DATA TO USE:
========================
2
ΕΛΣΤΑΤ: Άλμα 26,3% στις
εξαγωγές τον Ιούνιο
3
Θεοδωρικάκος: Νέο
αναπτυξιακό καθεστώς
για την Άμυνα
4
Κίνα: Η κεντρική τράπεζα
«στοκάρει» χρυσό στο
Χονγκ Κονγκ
========================
DIRECTIVE: The task requires an exact copy of all the lines above.

ANSWER TO THE EXERCISE:
2
ΕΛΣΤΑΤ: Άλμα 26,3% στις
εξαγωγές τον Ιούνιο
3
Θεοδωρικάκος: Νέο
αναπτυξιακό καθεστώς
για την Άμυνα
4
Κίνα: Η κεντρική τράπεζα
«στοκάρει» χρυσό στο
Χονγκ Κονγκ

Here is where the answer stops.